If we decide to migrate, we'll create a separate ticket for the migration plan.

Event Timeline

Gehel triaged this task as Low priority.May 24 2024, 8:43 AM
Gehel moved this task from Incoming to Infrastructure on the Data-Platform-SRE board.
bking changed the task status from Open to Stalled.Jun 4 2024, 1:53 PM
bking added a project: Traffic.
bking added a subscriber: Vgutierrez.

Per IRC conversation with @Vgutierrez , this feature is not yet available. Tagging Traffic so they can ping us when it's ready.

Now that T365689 has been completed we can discuss tackling this one @bking.

In terms of the puppet repo we have the following requirements.

  1. service catalog needs to include a ipip_encapsulation key under the lvs stanza on the desired service. (https://gerrit.wikimedia.org/r/c/operations/puppet/+/1038291/2/hieradata/common/service.yaml is a nice example)
  2. realservers for that service need to include profile::lvs::realserver::ipip [https://gerrit.wikimedia.org/r/c/operations/puppet/+/1038294/4/modules/role/manifests/cache/text.pp] and set the following hiera keys [https://gerrit.wikimedia.org/r/c/operations/puppet/+/1038294/4 is a good example]:
    • profile::lvs::realserver::ipip::ipv4_mss [MSS clamping to be applied to IPv4 endpoints]
    • profile::lvs::realserver::ipip::ipv6_mss [MSS clamping to be applied to IPv6 endpoints]
    • profile::lvs::realserver::ipip::enabled: true [used to signal that IPIP is enabled in that host, the needs to be applied cluster/DC wide as pybal doesn't support mixed realservers
    • profile::base::enable_rp_filter: false [ we need to disable rp filter because request traffic will reach the realserver via ipip0 or ipip60 and response will go out using the primary NIC interface]
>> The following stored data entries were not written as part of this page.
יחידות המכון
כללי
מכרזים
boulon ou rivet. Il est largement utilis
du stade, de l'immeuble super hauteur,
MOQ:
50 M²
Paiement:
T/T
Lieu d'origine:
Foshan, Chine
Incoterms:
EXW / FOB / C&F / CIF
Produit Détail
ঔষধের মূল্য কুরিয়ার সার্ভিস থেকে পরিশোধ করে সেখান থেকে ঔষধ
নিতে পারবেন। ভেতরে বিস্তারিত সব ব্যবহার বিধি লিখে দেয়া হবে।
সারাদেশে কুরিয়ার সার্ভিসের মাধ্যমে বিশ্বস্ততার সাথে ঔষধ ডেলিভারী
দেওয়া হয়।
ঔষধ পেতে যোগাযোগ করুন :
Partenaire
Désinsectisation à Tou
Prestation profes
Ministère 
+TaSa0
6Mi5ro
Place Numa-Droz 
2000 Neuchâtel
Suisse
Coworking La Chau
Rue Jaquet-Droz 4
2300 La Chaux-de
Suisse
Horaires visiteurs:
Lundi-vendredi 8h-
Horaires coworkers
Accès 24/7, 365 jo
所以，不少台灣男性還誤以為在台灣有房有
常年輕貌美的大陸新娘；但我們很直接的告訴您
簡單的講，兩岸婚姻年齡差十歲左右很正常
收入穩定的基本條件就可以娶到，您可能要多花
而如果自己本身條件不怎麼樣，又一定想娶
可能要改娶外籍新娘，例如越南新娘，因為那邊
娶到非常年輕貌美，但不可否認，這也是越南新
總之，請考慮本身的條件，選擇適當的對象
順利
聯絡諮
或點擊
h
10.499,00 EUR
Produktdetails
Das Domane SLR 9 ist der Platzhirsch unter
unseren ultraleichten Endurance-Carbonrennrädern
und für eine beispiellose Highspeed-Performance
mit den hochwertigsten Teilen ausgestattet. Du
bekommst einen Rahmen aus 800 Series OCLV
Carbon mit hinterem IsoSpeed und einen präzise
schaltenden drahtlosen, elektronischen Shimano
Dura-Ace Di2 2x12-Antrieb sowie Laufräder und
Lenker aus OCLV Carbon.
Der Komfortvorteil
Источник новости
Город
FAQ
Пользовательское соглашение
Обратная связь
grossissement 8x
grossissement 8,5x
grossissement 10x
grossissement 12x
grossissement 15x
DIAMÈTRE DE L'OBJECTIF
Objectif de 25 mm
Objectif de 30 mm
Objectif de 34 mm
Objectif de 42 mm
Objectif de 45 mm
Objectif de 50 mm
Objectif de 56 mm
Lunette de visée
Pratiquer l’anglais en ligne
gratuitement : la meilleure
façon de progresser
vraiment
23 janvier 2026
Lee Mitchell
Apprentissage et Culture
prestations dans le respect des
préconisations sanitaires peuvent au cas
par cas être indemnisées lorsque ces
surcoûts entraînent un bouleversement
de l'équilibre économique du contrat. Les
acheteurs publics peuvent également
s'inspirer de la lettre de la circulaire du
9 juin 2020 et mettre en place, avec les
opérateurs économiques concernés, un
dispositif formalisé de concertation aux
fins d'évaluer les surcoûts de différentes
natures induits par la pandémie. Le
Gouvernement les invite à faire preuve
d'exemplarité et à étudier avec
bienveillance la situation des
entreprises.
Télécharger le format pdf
We already included a sane default for profile::lvs::realserver::ipip::interfaces on common/profile/lvs/realservers/ipip.yaml, so assuming that your realservers only use $facts[interface_primary] to handle LVS traffic you won't need to override it.
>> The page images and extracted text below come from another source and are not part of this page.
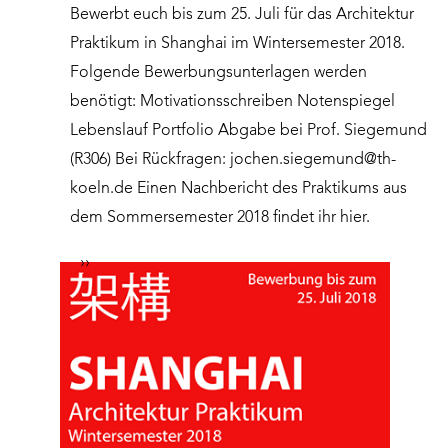
Bewerbt euch bis zum 25. Juli für das Architektur
Praktikum in Shanghai im Wintersemester 2018.
Folgende Bewerbungsunterlagen werden
benötigt: Motivationsschreiben Notenspiegel
Lebenslauf Portfolio Abgabe bei Prof. Siegemund
(R306) Bei Rückfragen:
jochen.siegemund@th-
koeln.de
Einen Nachbericht des Praktikums aus
dem Sommersemester 2018 findet ihr hier.
››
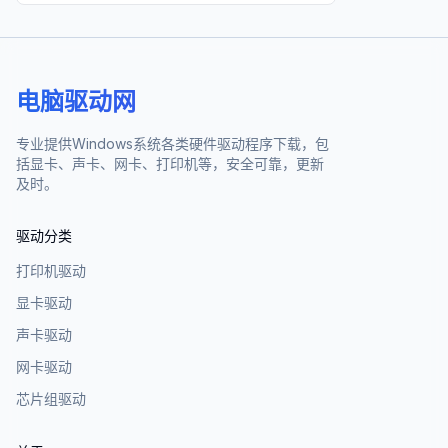
电脑驱动网
专业提供Windows系统各类硬件驱动程序下载，包
括显卡、声卡、网卡、打印机等，安全可靠，更新
及时。
驱动分类
打印机驱动
显卡驱动
声卡驱动
网卡驱动
芯片组驱动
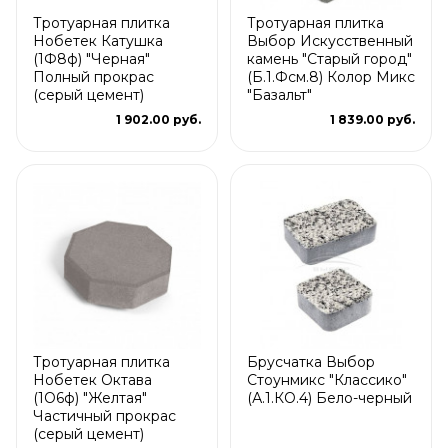
Тротуарная плитка
Тротуарная плитка
Нобетек Катушка
Выбор Искусственный
(1Ф8ф) "Черная"
камень "Старый город"
Полный прокрас
(Б.1.Фсм.8) Колор Микс
(серый цемент)
"Базальт"
1 902.00 руб.
1 839.00 руб.
Тротуарная плитка
Брусчатка Выбор
Нобетек Октава
Стоунмикс "Классико"
(1О6ф) "Желтая"
(А.1.КО.4) Бело-черный
Частичный прокрас
(серый цемент)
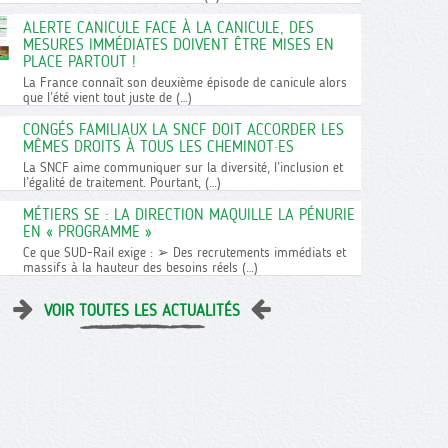
ALERTE CANICULE FACE À LA CANICULE, DES
MESURES IMMÉDIATES DOIVENT ÊTRE MISES EN
PLACE PARTOUT !
La France connaît son deuxième épisode de canicule alors
que l’été vient tout juste de (…)
CONGÉS FAMILIAUX LA SNCF DOIT ACCORDER LES
MÊMES DROITS À TOUS LES CHEMINOT·ES
La SNCF aime communiquer sur la diversité, l’inclusion et
l’égalité de traitement. Pourtant, (…)
MÉTIERS SE : LA DIRECTION MAQUILLE LA PÉNURIE
EN « PROGRAMME »
Ce que SUD-Rail exige : ➢ Des recrutements immédiats et
massifs à la hauteur des besoins réels (…)
VOIR TOUTES LES ACTUALITÉS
Deployment would work like this:

  1. depool the impacted cluster/DC
  2. puppet changes with service.yaml and realservers changes need to be merged together.
  3. apply puppet on realservers and validate that IPIP is working as expected [we use https://gitlab.wikimedia.org/-/snippets/107 for that]
  4. apply puppet on the involved LVS servers
  5. rolling restart of pybal on the impacted LVS servers
  6. validate from the bastion hosts that traffic towards the VIP works as expected
  7. repool the impacted cluster/DC

@Vgutierrez Awesome, thank you for the comprehensive plan of action. I'll get to work on the puppet patches. Once the patches are ready, we can figure out a maintenance window if that works for you.
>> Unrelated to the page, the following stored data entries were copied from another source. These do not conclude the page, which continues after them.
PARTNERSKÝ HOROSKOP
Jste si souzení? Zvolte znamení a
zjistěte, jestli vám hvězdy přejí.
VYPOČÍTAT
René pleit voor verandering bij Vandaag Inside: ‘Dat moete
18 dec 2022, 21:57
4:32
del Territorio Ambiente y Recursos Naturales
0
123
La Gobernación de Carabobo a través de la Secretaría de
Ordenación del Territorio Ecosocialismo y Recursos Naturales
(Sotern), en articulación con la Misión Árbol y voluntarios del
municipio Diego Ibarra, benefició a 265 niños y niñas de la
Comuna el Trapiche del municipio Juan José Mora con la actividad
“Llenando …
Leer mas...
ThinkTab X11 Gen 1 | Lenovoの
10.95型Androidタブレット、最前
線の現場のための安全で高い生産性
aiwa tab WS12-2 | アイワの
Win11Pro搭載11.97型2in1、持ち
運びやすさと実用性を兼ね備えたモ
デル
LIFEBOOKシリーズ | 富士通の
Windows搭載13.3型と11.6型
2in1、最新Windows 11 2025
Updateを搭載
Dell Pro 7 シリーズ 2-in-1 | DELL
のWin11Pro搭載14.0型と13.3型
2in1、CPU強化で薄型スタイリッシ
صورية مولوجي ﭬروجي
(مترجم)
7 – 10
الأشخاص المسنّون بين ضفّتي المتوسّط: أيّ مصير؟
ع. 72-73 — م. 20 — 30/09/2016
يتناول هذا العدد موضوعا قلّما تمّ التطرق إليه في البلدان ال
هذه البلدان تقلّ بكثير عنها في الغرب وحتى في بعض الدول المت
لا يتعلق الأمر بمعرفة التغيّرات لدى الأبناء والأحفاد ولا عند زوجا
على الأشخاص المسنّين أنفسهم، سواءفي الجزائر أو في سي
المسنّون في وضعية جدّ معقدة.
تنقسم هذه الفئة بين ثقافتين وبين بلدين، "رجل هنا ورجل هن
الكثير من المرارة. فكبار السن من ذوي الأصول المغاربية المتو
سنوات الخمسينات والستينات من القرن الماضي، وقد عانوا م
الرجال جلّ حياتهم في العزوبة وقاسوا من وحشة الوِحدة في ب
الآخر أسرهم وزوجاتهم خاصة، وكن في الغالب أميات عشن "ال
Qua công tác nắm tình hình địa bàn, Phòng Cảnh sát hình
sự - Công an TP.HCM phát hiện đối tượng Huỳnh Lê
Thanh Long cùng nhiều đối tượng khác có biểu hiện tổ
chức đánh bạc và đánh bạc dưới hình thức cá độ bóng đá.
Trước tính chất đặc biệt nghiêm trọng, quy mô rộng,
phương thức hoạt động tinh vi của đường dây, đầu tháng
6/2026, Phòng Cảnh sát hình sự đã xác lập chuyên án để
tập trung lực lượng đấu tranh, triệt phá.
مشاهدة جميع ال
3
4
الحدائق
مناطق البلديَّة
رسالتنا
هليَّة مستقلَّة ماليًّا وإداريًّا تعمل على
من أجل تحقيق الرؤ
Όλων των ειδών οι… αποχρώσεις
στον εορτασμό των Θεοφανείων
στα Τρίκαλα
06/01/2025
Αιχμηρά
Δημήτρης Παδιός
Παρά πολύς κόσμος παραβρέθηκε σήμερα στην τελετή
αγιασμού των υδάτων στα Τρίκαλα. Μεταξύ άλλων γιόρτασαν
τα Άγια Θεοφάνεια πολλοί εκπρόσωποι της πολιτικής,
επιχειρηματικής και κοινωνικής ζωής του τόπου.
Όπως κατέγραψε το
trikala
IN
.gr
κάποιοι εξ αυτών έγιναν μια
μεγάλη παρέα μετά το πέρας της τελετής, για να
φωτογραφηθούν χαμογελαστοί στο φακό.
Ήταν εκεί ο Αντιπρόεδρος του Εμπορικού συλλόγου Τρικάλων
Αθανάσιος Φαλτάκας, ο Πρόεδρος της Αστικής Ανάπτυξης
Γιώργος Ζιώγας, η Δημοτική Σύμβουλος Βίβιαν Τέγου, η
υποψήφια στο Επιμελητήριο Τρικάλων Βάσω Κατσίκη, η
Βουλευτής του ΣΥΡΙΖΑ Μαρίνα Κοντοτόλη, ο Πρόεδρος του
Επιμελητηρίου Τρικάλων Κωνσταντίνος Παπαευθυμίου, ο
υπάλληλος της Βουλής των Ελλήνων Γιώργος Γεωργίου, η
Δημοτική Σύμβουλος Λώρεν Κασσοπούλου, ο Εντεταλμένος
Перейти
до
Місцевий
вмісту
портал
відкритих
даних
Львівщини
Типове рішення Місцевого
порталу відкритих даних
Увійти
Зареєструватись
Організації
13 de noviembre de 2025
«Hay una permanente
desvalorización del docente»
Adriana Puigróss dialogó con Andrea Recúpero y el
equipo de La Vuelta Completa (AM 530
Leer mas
bking changed the task status from Stalled to In Progress.Jun 13 2024, 10:54 PM
bking claimed this task.

Change #1043302 had a related patch set uploaded (by Bking; author: Bking):

[operations/puppet@production] cloudelastic: enable IPIP for LVS

https://gerrit.wikimedia.org/r/1043302

Gehel moved this task from Backlog to Done on the Data-Platform-SRE (2024.06.17 - 2024.07.07) board.
Gehel subscribed.

Decision is made, implementation following on T367511